The DVD was released on February 18, 2003 by Lions Gate Entertainment.

The DVD includes trailers and an audio commentary by Carrot Top, despite having nothing to do with the making of the film, does it because "they couldn't find anyone else to do it." He often comments on the attractiveness of each actress, begs Eric Stoltz for work every time he's on screen, and even occasionally sings along with the songs in the film, all the while making a number of self-deprecating jokes.

Changes from the book

As with many adaptations from one medium to another, many changes were made to The Rules of Attraction. These include:

  • An implementation of a "beginning is the end," plot structure, where we are introduced to the characters at a party which is chronologically at the end of the events of the movie.
  • The book takes place during the 1985–1986 school year.
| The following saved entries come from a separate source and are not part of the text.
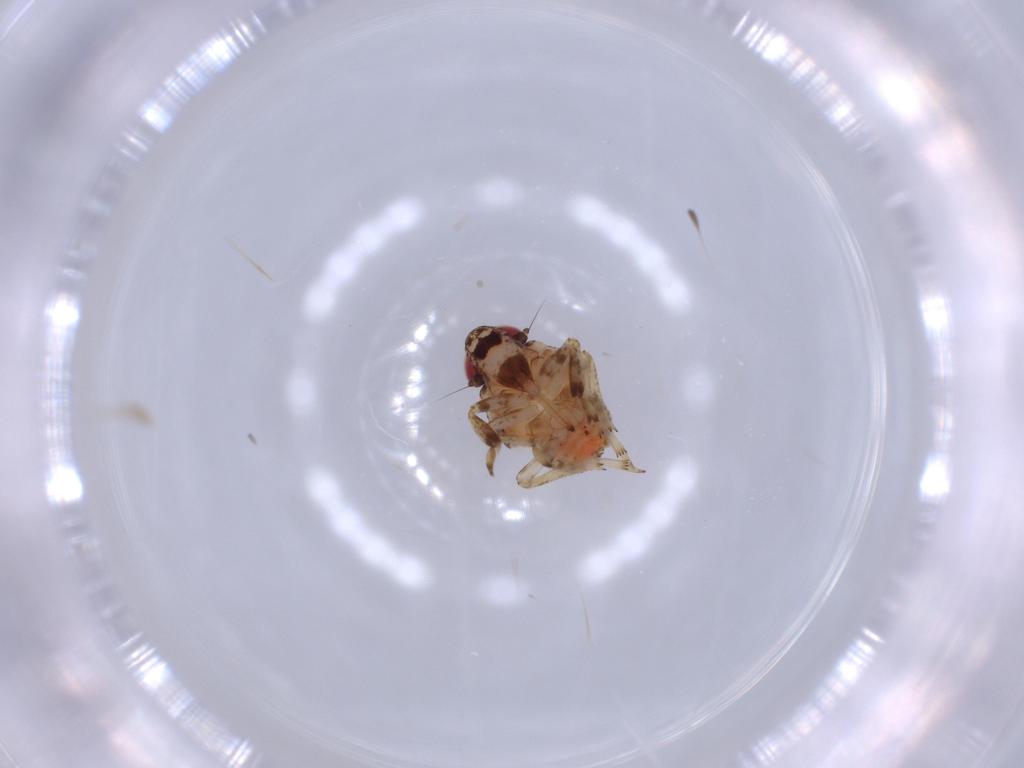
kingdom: Animalia
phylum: Arthropoda
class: Insecta
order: Hemiptera
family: Issidae
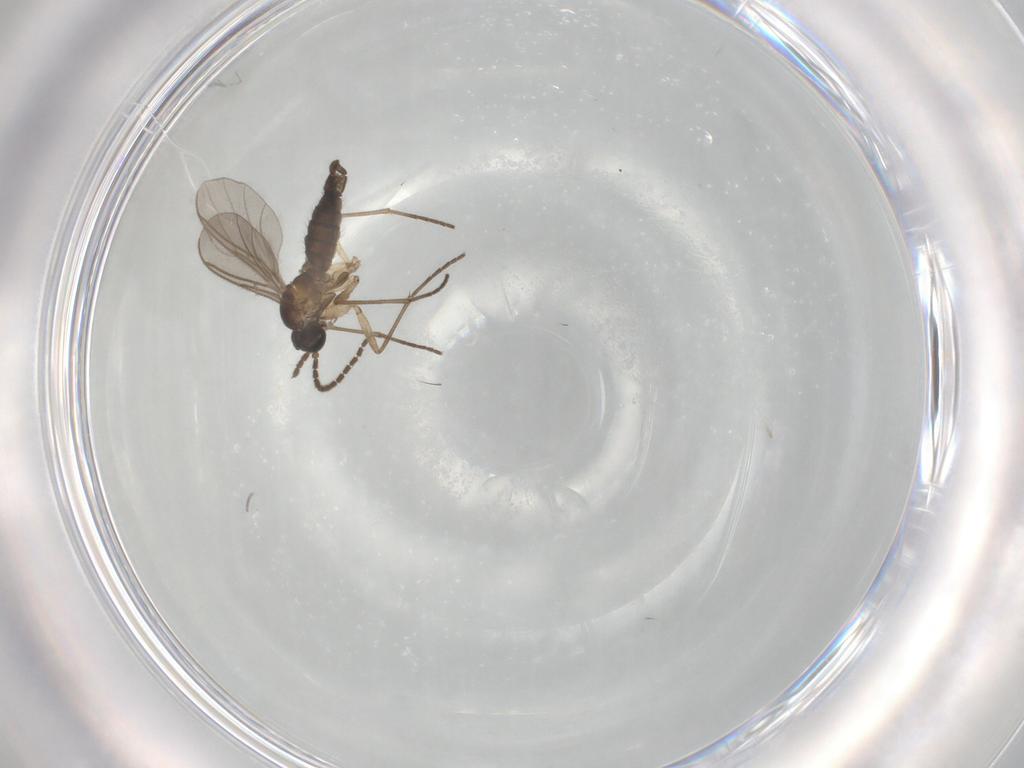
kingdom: Animalia
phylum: Arthropoda
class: Insecta
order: Diptera
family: Sciaridae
The movie is updated to a more contemporary time period (though ambiguous); Sean is seen masturbating to, what he describes as, "broadband-speed internet porn", which did not become widely available until the late 90's/early 00's.
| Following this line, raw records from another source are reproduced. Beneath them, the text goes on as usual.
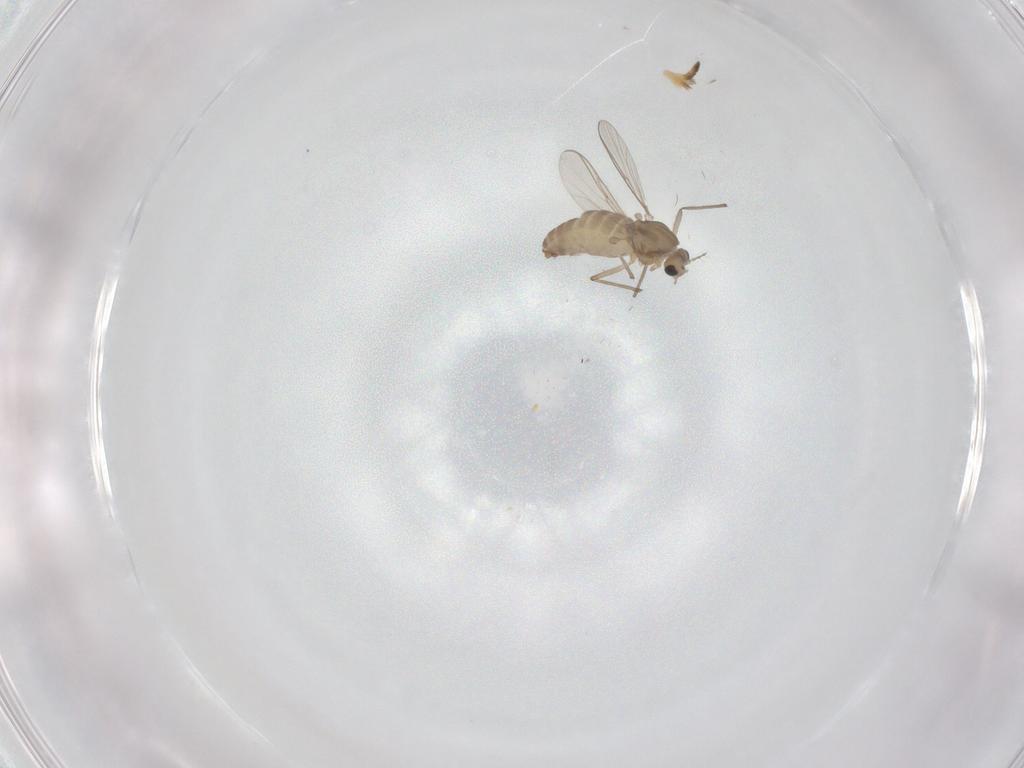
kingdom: Animalia
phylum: Arthropoda
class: Insecta
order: Diptera
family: Chironomidae
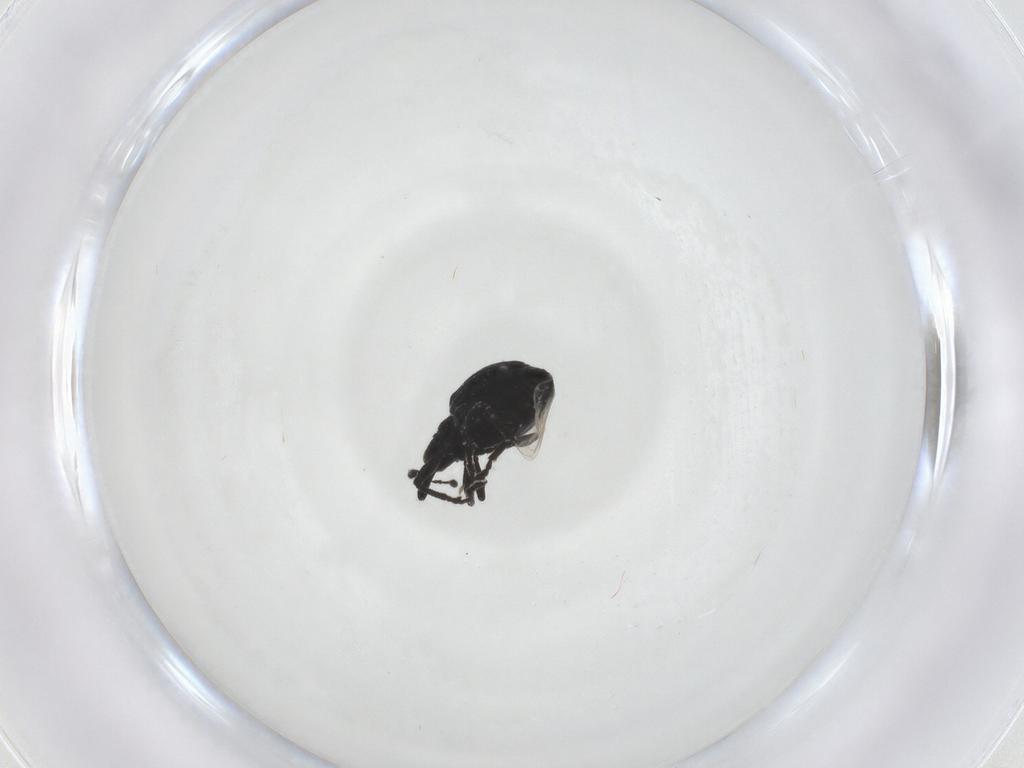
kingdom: Animalia
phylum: Arthropoda
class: Insecta
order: Coleoptera
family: Brentidae
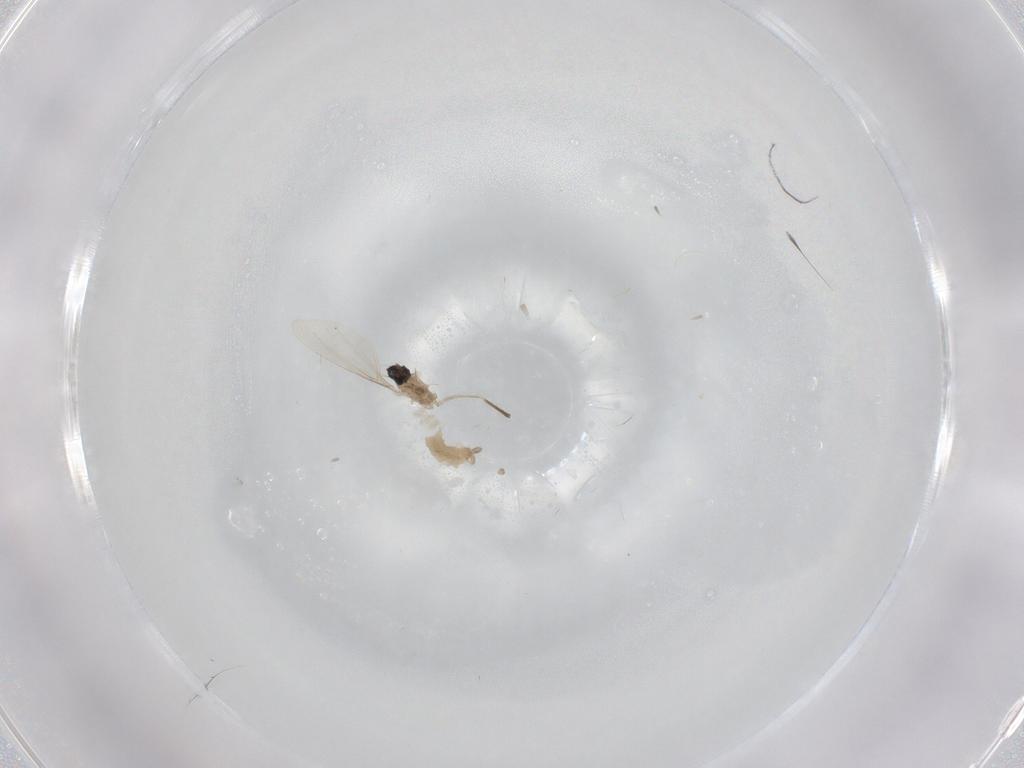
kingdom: Animalia
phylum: Arthropoda
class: Insecta
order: Diptera
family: Cecidomyiidae
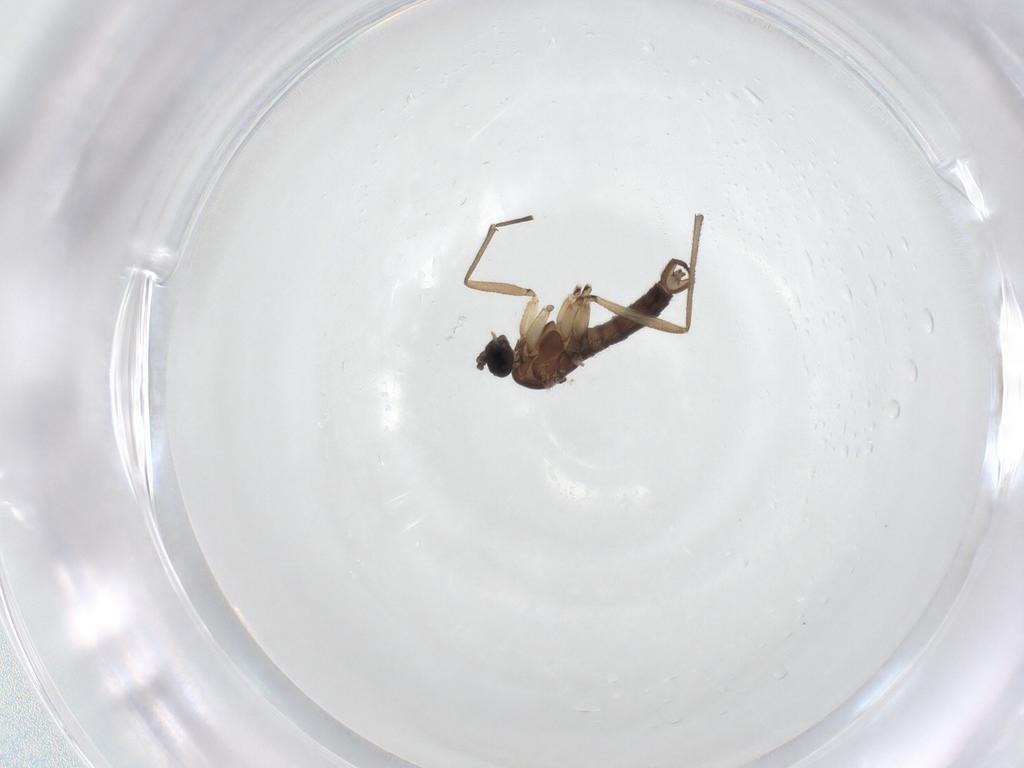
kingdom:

  • Many minor characters are eliminated, such as Roxanne and Franklin.
  • Lauren is portrayed in the film as an energetic virgin, while in the book, she is seen sleeping with multiple partners.
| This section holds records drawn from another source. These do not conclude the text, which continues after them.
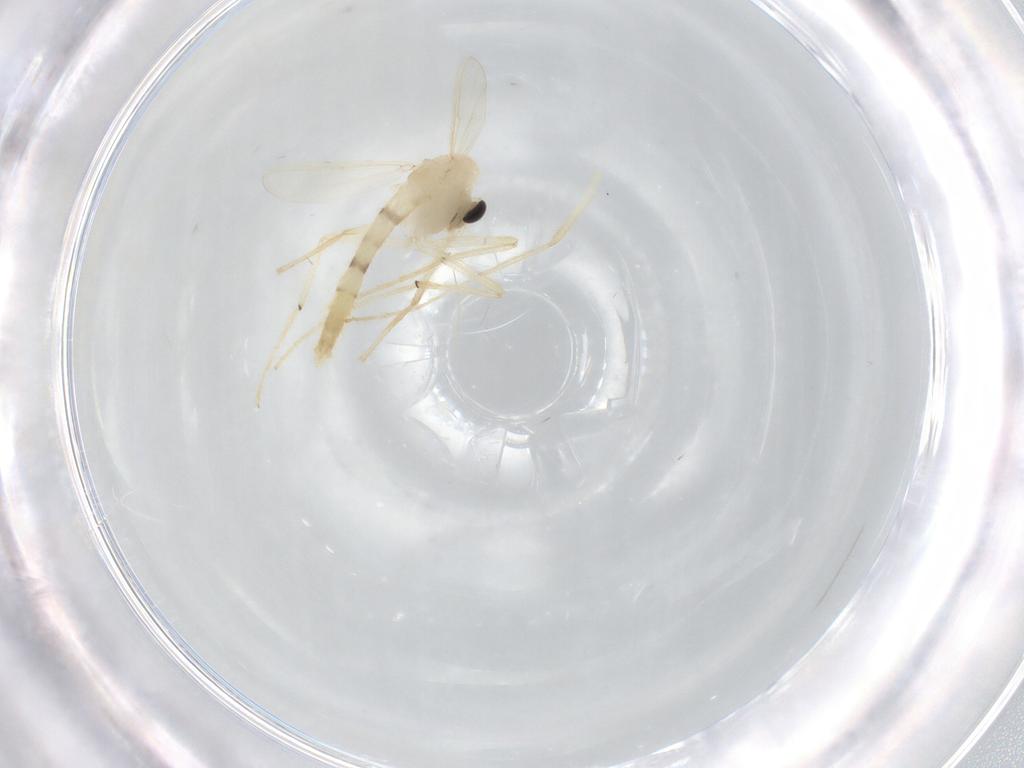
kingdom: Animalia
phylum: Arthropoda
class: Insecta
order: Diptera
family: Chironomidae
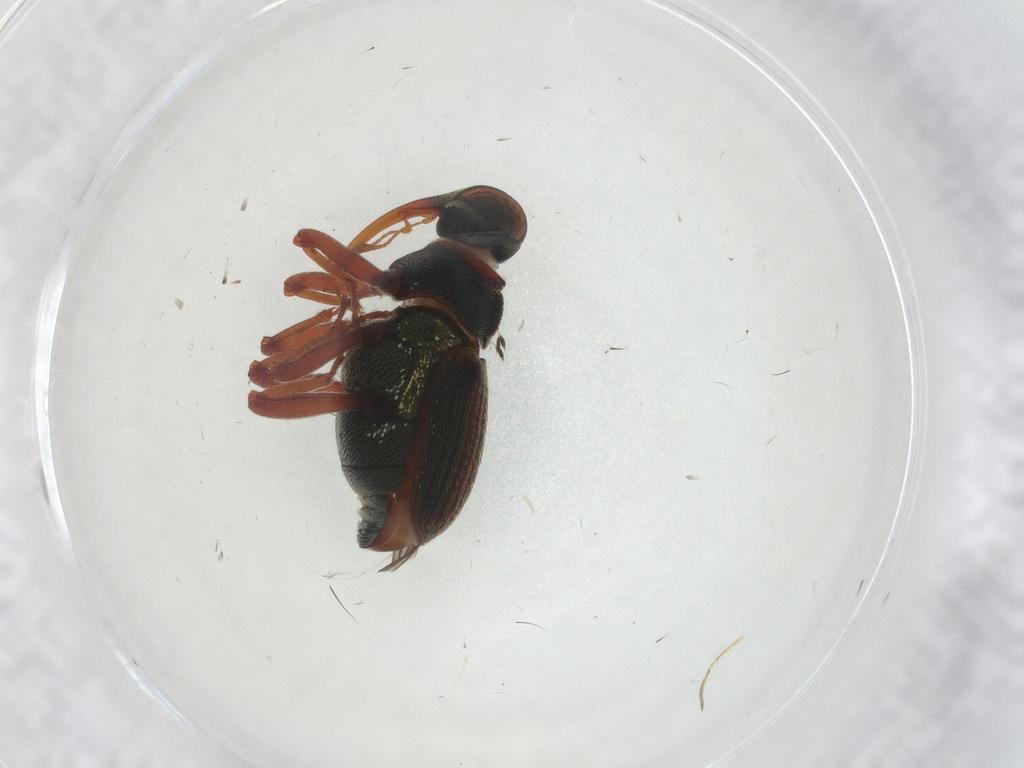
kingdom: Animalia
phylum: Arthropoda
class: Insecta
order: Coleoptera
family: Chrysomelidae
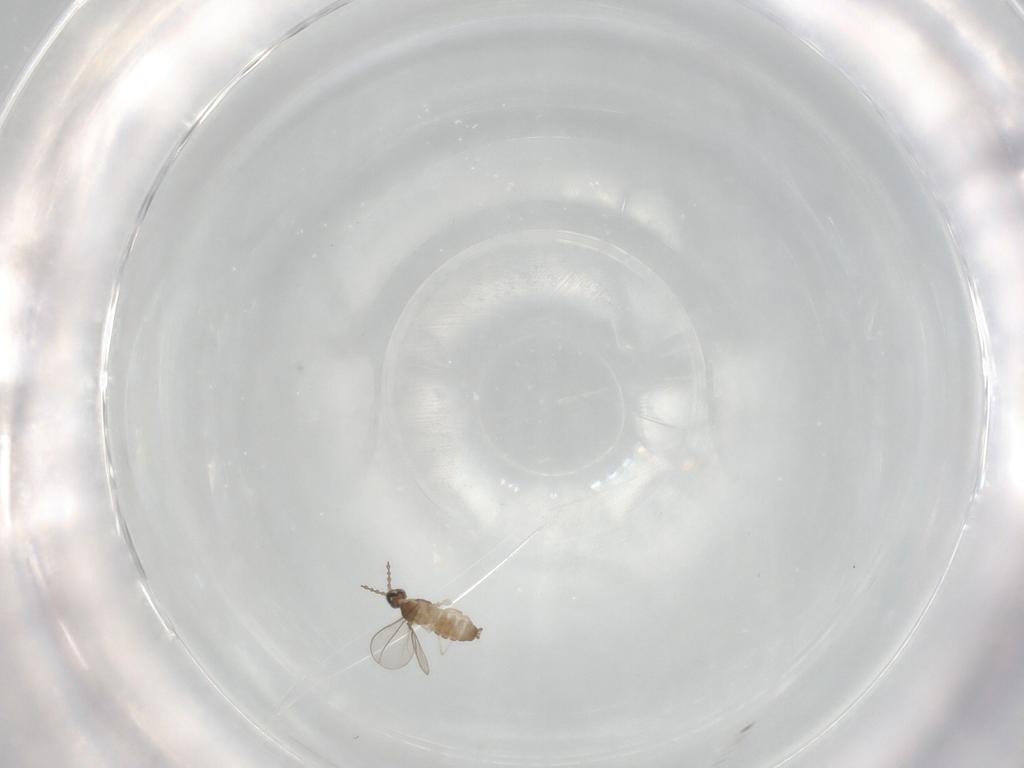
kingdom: Animalia
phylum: Arthropoda
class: Insecta
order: Diptera
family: Cecidomyiidae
  • Lauren loses her virginity in the beginning of both versions. However, they are during different periods of time. In the novel it is recounted as taking place during her freshman year, while in the timeline of the movie it is after most of the events of the movie have taken place. However it is still under the same circumstances (date raped while semi-conscious with a local townie while a film student she was earlier flirting with films it with a camcorder).
  • A new character, Lara Holleran, is a version of Judy, Lauren's roommate from the novel. She is highly promiscuous and fills much of the role the version of Lauren from the novel used to.
  • Lauren and Sean never date, nor have sex, in the film. But if they do, we do not see it, because at one point, Lauren says, "It's over."
  • In the novel, Sean and Paul's relationship (or lack of one) remains ambiguous. It is referenced in Paul's narrations, but not Sean's. The movie portrays this as a masturbation fantasy of Paul's while he stares at a passed out Sean. In the book, Paul mentions they had sex several times and sometimes describes every minute detail.
  • Lauren discovers the girl who committed suicide in the dorm bathroom, as opposed to Roxanne in the novel.
  • Lauren never becomes pregnant, nor gets an abortion in the film. The relating event (her and Sean going on a cocaine-fueled road trip) also never occurs.
  • Sections of the text from the novel are preserved, but are presented within a different context. Sean's description of having sex with Lauren for the first time in the novel, is then narrated in relation to the girl at the beginning of the movie.
  • Sean never visits his dying father, nor physically encounters his brother, Patrick Bateman, in the movie, only mentioning him on the telephone (which happened in the book anyway). However, there is a report that there is a deleted scene in which the character of Patrick is featured, played by actor Casper Van Dien.
  • Although the love triangle happens simultaneously in the movie, Paul and Sean's relationship is ended when Lauren and Sean's begins at the Dressed to Get Screwed Party, half-way through the novel.
  • The character of Mr. Lawson does not appear in the book. However, in the book, there is a lecturer, that Sean is very suspicious of, Professor Vittorio, who teaches poetry.
  • Sean's drug and alcohol intake is much greater in the novel. He spends most of the novel intoxicated.
  • In the novel, Paul has a pseudo-sexual encounter with a young woman, illustrating that he is bisexual rather than homosexual. This does not happen in the film, however it is hinted that he and Lauren were once involved.